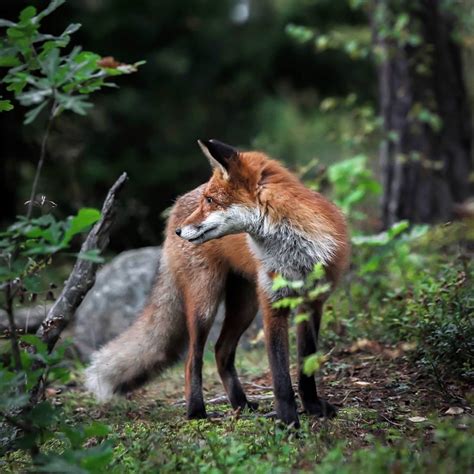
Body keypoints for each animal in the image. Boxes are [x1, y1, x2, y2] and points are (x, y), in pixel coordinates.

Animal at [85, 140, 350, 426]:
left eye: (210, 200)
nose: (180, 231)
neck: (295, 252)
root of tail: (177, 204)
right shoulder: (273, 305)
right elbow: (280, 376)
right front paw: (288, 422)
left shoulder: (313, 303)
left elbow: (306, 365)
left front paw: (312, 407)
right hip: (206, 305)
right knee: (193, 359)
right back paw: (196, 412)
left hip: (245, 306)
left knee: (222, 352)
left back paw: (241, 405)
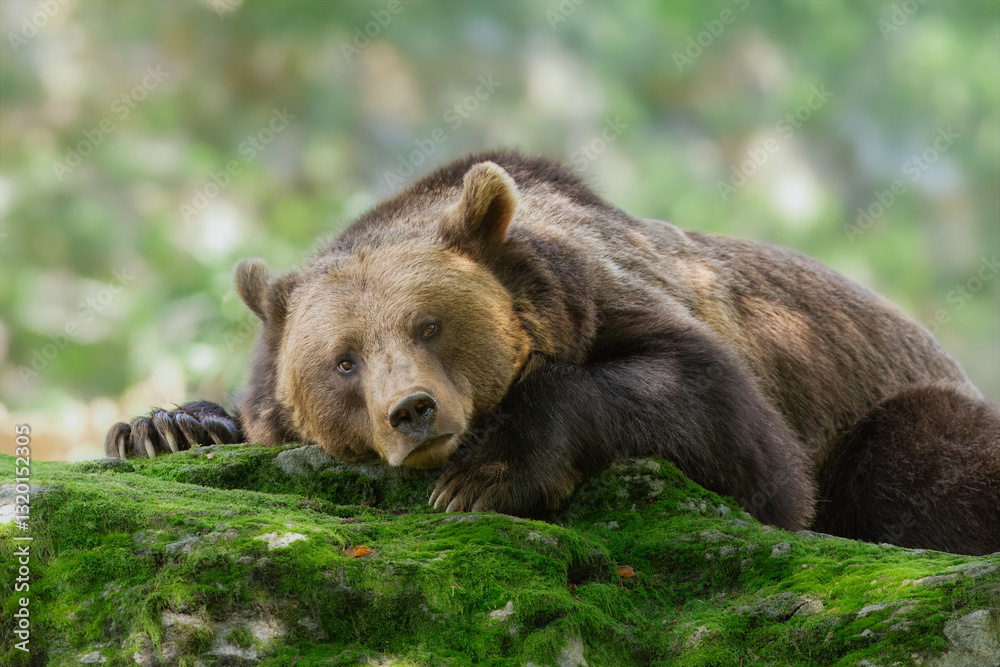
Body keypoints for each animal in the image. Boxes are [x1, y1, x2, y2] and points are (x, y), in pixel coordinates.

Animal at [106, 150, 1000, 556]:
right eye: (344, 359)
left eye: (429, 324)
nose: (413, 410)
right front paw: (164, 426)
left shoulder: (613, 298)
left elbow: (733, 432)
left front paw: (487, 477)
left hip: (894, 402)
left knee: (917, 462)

* Work task: Write out the data exactly, but not its pictures.

* Exercise answer:
Body keypoints for each animal in the image. Boxes are [x1, y1, x2, y2] and points are (x, y), in pixel coordinates.

Animal at [85, 140, 350, 426]:
left eye: (210, 200)
nose: (180, 231)
neck: (295, 252)
root of tail: (177, 204)
right shoulder: (273, 305)
right elbow: (280, 376)
right front paw: (288, 422)
left shoulder: (313, 303)
left elbow: (306, 365)
left front paw: (312, 407)
right hip: (206, 305)
right knee: (193, 359)
right back paw: (196, 412)
left hip: (245, 306)
left knee: (222, 352)
left back paw: (241, 405)
Body keypoints for each animal in the image. Boxes are [x1, y1, x2, y2] and points are (x, y), in pixel coordinates.

Animal at [106, 150, 1000, 556]:
right eye: (344, 359)
left eye: (429, 324)
nose: (413, 410)
right front paw: (164, 426)
left shoulder: (613, 298)
left elbow: (733, 432)
left front paw: (487, 477)
left hip: (894, 402)
left knee: (917, 462)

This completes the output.